Они пожали друг другу руки — больше Брих никогда не видал Пьера. Но были другие, они говорили на всех языках в сердце нового Вавилона, который не успел достроить свою башню. Одних он понимал при помощи слов, других — с помощью взглядов, жестов, предложенной сигареты. Во всех было что-то общее. «Выжить!» — говорили они друг другу глазами при встрече. Пережить этот гнилой, старый, обанкротившийся мир — и начать снова. Не умереть!
— Спите? — раздался рядом голос Эвы. Брих не ответил — он не мог отрешиться от своих дум; не двинулся, даже ощутив, как легкая рука обвила его шею. Эва устало склонила голову к нему на плечо, от ее шелковистых волос где-то у самого лица Бриха пахло ароматом тонких духов. Шаги, шаги в темноте?.. Что ей от меня нужно? Ему захотелось отодвинуться от этой иностранки, но он не шевельнулся, даже когда его пересохшие губы закрыл поцелуй, причиняющий боль, — скорее укус! Он заметил, как брезгливо отстранилась от них темная тень Рии. Ему показалось, что он уловил удивленный, горький вздох. Брих прошептал Эве:
— Все это бессмысленно. Оставьте! Я не могу, понимаете, не могу так жить! Вам этого не понять!
— Боитесь? — шепнула она ему на ухо.
Он кивнул.
— Кого? Не меня ли?
Брих покачал головой:
— Нет! Эх, стукнули бы меня по голове дубинкой… Все… все — только обман!

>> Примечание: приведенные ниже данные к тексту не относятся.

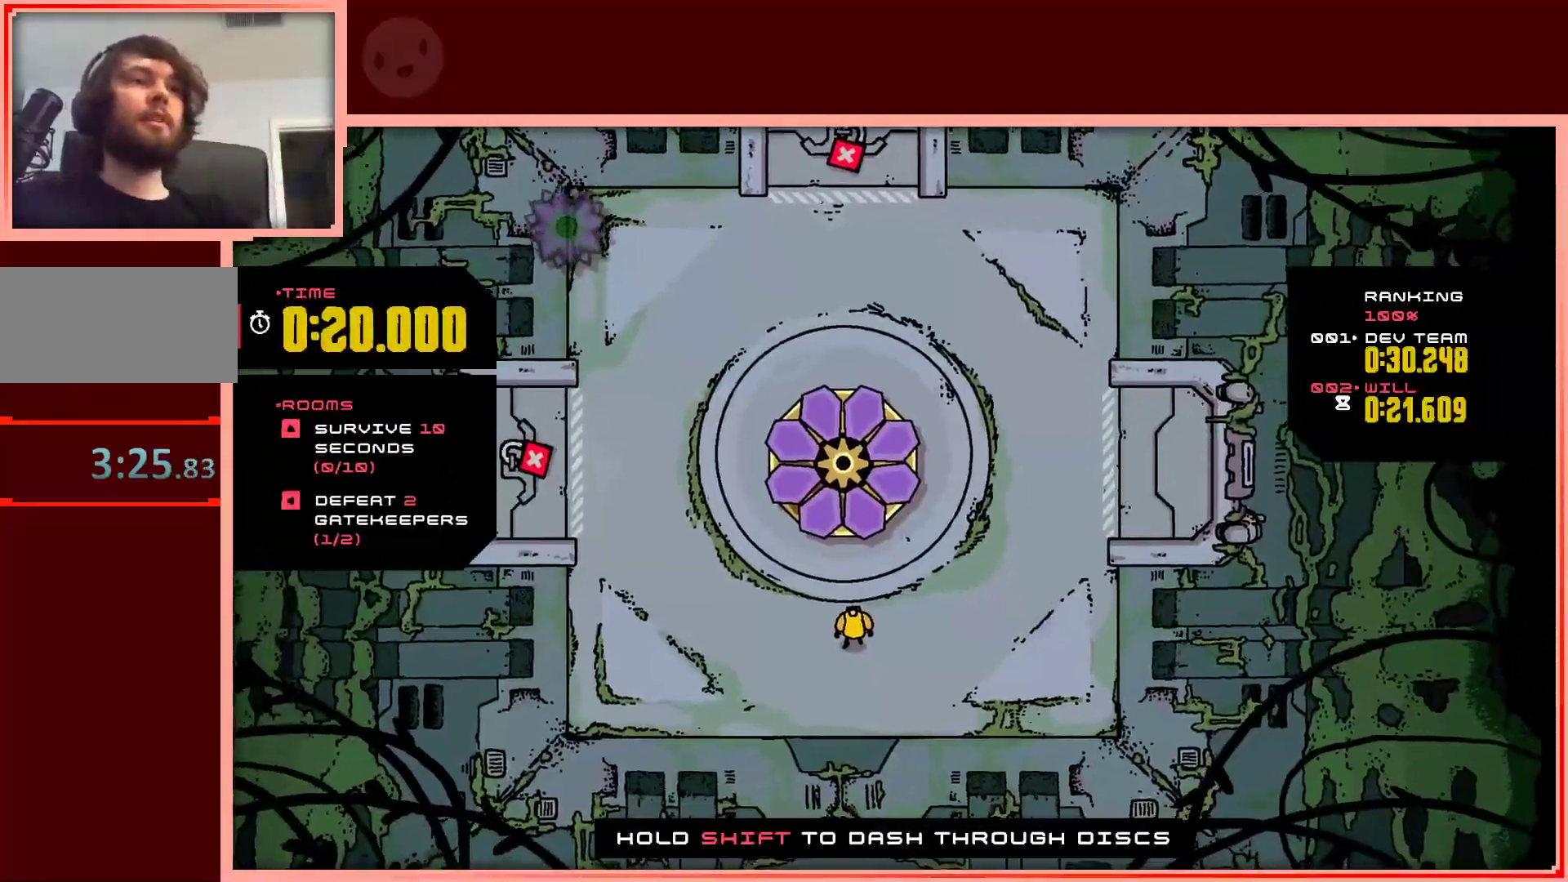
{"keys": ["right"], "events": [[483, "right", "down"]]}
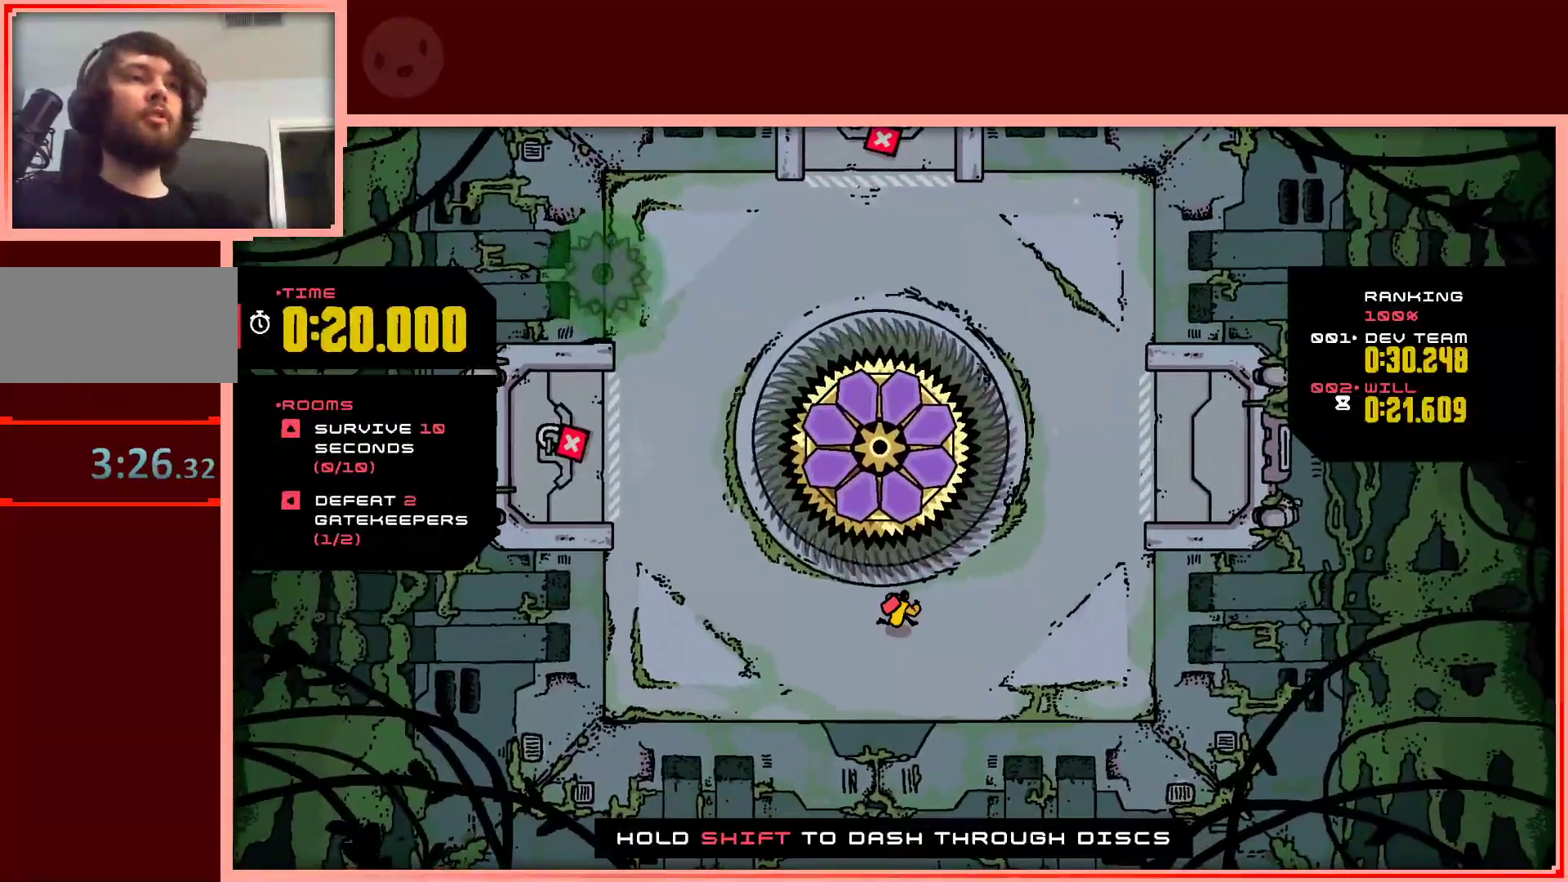
{"keys": [], "events": [[183, "right", "up"]]}
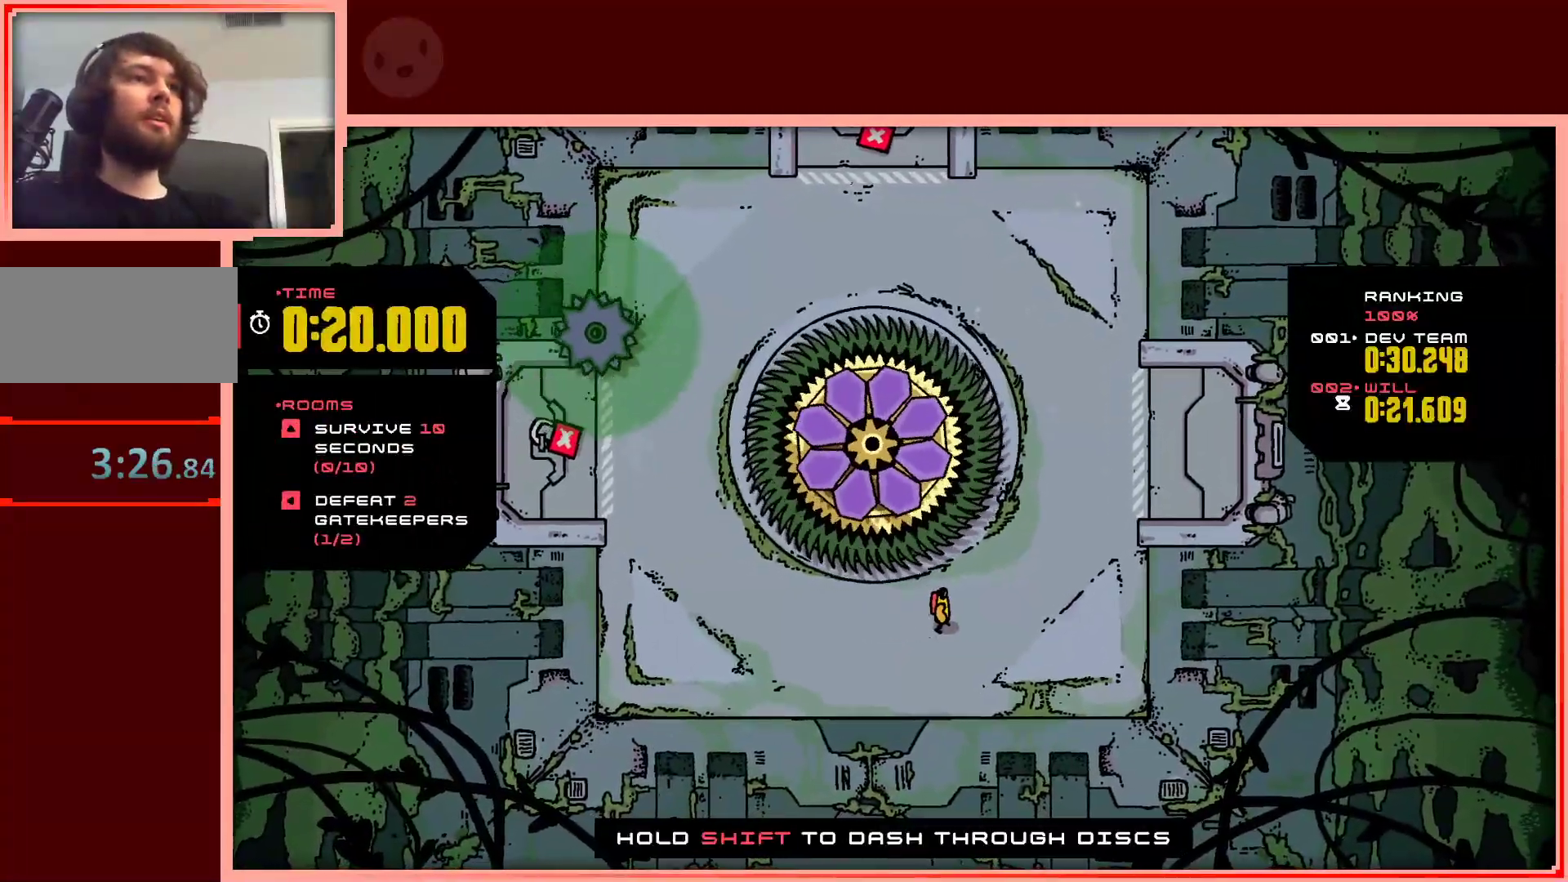
{"keys": ["right"], "events": [[383, "right", "down"]]}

Рука Эвы соскользнула с его шеи. Они зашептались, словно боясь нарушить сон остальных, и без того прерывистый и неглубокий. Разговаривали ли они вообще? Ему казалось, они молчат и отвечают друг другу мыслями, лишь иногда произнося вслух обрывки фраз, непонятные для третьего человека.
— Деньги не упрекайте, они — мертвы. Но необходимы, — убеждала Эва.
Немного погодя Брих ответил:
— У моей матери их не было. Она умерла оттого, что их недоставало. А отец? Я его не помню. Он вернулся с войны с какой-то скрытой травмой и умер от нее. Но теперь мне начинает казаться, что он умер от чего-то другого, чего я не понимал до сих пор. Почему он умер? Без славы, без денег! Напрасная смерть! Он был машинистом, водил паровозы и вернулся с победоносной войны побежденным!
Эва молчала, снова положила голову к нему на плечо.
— Бедняга! Но не надо быть сентиментальным — кого вы упрекаете?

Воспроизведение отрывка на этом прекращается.